[O QUE FAZER]
A) Indique se cada afirmação concorda com o relato sobre a visita à mulher amazighe: (i) a mulher vigiava cabras e cantava músicas melancólicas; (ii) a mulher aceitou os 2.000 dirhams oferecidos pelas raparigas; (iii) o retiro decorreu em Ouirgane, no Médio Atlas. Responda sim ou não a cada uma e cite as palavras do relato que o decidem.
B) Prossiga o relato sobre a visita à mulher amazighe a partir da última frase apresentada.

[TEXTO FORNECIDO]
★ ★ ★ ★
Terras berberes do Médio Atlas. Foto © Pedro Mendo.
Num dia de Outono do ano passado… Orientava um retiro espiritual em Ouirgane, no Alto Atlas, a 40 quilómetros do [local onde se localizou agora o] epicentro do terremoto [que atingiu Marrocos na noite de sexta-feira, 8 de Setembro].
No final do dia, partimos, eu e as minhas estagiárias. Ao todo, sete mulheres e eu, numa caminhada… Na curva de uma colina, cruzámo-nos com uma velha amazighe que vigiava as suas cabras e cantava músicas melancólicas.
As meninas adoraram e quiseram conversar com ela. Ela aceitou e eu ia traduzindo… Depois de alguns minutos de conversa, ela convidou toda a gente para tomar chá na casa dela, no topo de uma pequena colina.
Ela preparou o chá e na mesa colocou pão caseiro, amlou [pasta de amêndoas esmagadas com óleo de argão], mel e nozes de Imlil… As raparigas ficaram espantadas com a generosidade desta velha mulher. Então ela começou a falar sobre a sua vida difícil, mas feliz.
Tratou as raparigas como se fossem as suas próprias filhas… Tocava-lhes nos cabelos como se as conhecesse desde sempre e dava-lhes conselhos de beleza para terem “olhos de anjo”. “Porque muitas vezes o Amor passa pelo olhar”, dizia ela.
O sol começava a pôr-se e pedimos licença para sair e Lalla Aicha acompanhou-nos até ao caminho no sopé da colina por cerca de cem metros. Antes de a saudar para partir, naturalmente as meninas cotizaram-se e entregaram-lhe 2.000 dirhams…
Lalla Aisha recusa categoricamente… E diz-lhes: “Posso ser pobre comparada com vocês, mas não sou uma mendiga… Cumpri o meu dever como os meus antepassados fizeram desde o início dos tempos: alimentar os viajantes que passam à beira de casa”.
★ ★ ★ ★
[DADOS FORNECIDOS]

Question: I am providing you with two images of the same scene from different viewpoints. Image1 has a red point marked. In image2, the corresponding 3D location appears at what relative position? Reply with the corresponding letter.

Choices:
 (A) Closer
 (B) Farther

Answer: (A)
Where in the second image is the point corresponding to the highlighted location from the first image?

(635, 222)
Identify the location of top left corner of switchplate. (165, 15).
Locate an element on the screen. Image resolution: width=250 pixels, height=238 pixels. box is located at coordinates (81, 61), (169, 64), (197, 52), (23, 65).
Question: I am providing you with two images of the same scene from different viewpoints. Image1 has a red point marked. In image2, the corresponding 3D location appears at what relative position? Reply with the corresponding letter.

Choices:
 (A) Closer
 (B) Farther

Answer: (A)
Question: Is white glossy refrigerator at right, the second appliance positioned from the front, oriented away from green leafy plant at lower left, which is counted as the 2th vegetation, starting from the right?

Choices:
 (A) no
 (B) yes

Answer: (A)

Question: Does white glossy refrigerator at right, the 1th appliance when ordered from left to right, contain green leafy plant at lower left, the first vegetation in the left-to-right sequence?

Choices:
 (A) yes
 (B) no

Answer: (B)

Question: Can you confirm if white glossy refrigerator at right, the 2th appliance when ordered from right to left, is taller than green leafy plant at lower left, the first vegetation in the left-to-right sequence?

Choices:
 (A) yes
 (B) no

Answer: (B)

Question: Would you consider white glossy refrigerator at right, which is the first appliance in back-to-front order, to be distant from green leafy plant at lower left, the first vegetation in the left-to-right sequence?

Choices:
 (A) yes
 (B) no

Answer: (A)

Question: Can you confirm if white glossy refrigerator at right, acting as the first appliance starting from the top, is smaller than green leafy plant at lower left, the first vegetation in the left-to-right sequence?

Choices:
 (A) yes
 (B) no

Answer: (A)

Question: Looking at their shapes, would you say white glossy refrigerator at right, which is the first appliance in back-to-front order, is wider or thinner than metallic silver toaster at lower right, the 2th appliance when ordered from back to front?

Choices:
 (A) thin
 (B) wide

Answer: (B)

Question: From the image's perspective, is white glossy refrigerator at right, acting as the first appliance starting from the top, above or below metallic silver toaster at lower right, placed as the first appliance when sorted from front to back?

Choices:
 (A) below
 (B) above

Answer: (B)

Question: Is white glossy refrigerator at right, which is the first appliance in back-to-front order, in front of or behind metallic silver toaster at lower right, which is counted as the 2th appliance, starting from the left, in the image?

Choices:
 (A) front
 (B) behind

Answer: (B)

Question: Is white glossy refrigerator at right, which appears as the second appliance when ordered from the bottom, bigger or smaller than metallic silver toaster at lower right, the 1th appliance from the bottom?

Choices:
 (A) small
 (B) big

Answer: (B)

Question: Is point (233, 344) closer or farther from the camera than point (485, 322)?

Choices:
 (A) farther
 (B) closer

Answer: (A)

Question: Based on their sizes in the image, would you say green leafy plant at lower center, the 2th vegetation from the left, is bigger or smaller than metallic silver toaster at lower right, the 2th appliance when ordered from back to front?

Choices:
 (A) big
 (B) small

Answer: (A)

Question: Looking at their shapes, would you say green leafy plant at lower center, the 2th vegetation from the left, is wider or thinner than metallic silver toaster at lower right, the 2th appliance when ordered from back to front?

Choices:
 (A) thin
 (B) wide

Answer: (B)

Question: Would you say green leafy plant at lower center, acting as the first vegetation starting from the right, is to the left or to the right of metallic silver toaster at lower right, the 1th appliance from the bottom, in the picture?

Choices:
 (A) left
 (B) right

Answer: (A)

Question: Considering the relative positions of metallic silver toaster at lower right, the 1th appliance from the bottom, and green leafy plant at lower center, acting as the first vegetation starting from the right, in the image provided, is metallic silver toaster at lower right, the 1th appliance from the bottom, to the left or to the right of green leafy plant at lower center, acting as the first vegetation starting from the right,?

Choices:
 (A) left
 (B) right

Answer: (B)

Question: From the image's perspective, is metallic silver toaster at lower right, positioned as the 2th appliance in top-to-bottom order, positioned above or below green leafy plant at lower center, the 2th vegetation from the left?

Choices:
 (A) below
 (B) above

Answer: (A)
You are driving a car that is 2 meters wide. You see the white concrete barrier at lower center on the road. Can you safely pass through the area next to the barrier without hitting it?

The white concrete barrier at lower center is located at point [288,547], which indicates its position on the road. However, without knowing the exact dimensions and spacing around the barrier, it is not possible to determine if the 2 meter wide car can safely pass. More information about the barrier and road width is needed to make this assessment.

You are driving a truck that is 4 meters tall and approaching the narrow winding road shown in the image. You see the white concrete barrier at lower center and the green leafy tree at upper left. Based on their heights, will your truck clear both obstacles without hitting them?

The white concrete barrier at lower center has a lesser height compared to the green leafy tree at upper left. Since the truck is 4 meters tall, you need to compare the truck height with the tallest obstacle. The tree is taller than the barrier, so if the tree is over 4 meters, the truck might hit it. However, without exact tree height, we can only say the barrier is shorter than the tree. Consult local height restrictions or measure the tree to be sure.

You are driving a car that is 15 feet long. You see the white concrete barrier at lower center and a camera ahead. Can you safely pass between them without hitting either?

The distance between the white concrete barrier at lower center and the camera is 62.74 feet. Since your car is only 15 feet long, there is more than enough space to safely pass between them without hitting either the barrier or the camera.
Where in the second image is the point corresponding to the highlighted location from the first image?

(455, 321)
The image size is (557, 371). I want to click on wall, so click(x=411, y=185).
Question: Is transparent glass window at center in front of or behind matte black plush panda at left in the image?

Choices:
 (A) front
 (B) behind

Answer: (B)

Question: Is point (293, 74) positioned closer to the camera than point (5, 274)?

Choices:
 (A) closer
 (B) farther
★ ★ ★ ★
[RESPOSTAS]
A)
(i) Sim: “vigiava as suas cabras e cantava músicas melancólicas”.
(ii) Não: “recusa categoricamente”.
(iii) Não: “em Ouirgane, no Alto Atlas”.

B)
Depois, volta-se para suas cabras… Chama a mais velha de entre elas, a quem chama: Taskurt…
Taskurt vem para junto dela e todas as outras cabras a seguem e Lalla Aicha orienta o pequeno rebanho para um pequeno cercado. E vai para casa e fecha a porta…
As raparigas, quanto a elas, ficaram sem palavras diante da generosidade e dignidade desta velha mulher. No caminho de volta, um silêncio monástico abateu-se sobre o grupo…
À noite, ao jantar, explico-lhes a mentalidade dos Amazigues e o seu sentido inato de generosidade e de partilha. E que o facto de querer retribuir a generosidade é um insulto… Daí a reação de Lalla Aicha.
Ontem à noite, uma das raparigas que participou no retiro em Ouirgane e que é alto quadro de uma multinacional telefonou-me. Para ter notícias de Lalla Aicha depois do sismo…
Como Lalla não tinha telefone, resolvi ir a Ouirgane hoje para ver se ela ainda está viva…
Chego a Ouirgane… Procuro o caminho com dificuldade… Deslizo entre as árvores e de repente aparece a colina de Lalla Aicha, mas não a casa… O meu coração palpita descontroladamente… Disse a mim próprio que certamente teria morrido… Aproximei-me novamente e não havia mais sombra de dúvida: a casa está no chão e as cabras ainda lá estão, enterradas sob os escombros… Deixei escapar uma lágrima… Sentei-me numa pequena pedra para meditar e rezar por este anjo terrestre: Lalla Aicha…
Fico alguns minutos com os olhos fechados… De repente, sinto alguém bater-me no ombro esquerdo… Abro os olhos. É um homem de certa idade…
“Não é, com certeza, da nossa aldeia. Posso ajudá-lo?…” Falou em darija.
Respondo em berbere: “Vim ver Lalla Aicha.”
Ele: “A casa dela está destruída e o seu pequeno rebanho está dizimado… Mas Lalla Aicha está viva.”
Não acreditava no que ele dizia…
Depois acrescentou que na noite em que houve o sismo ela estava na casa da filha, na base da aldeia, e a casa de lá aguentou…
O milagre funcionou para esta velha mulher… E quando contei o seu destino a todas as raparigas que ela acolheu em casa com tanto carinho e generosidade, elas decidiram unanimemente que financiássemos juntos a reconstrução da sua casa e a compra de um novo rebanho…
Amanhã encontrar-me-ei com Lalla Aicha para lhe transmitir esta boa notícia…
E como diz o ditado: “Tudo passa… e isto também acabará por passar!”
Azul!*
*“Bom dia”, em tamazigue.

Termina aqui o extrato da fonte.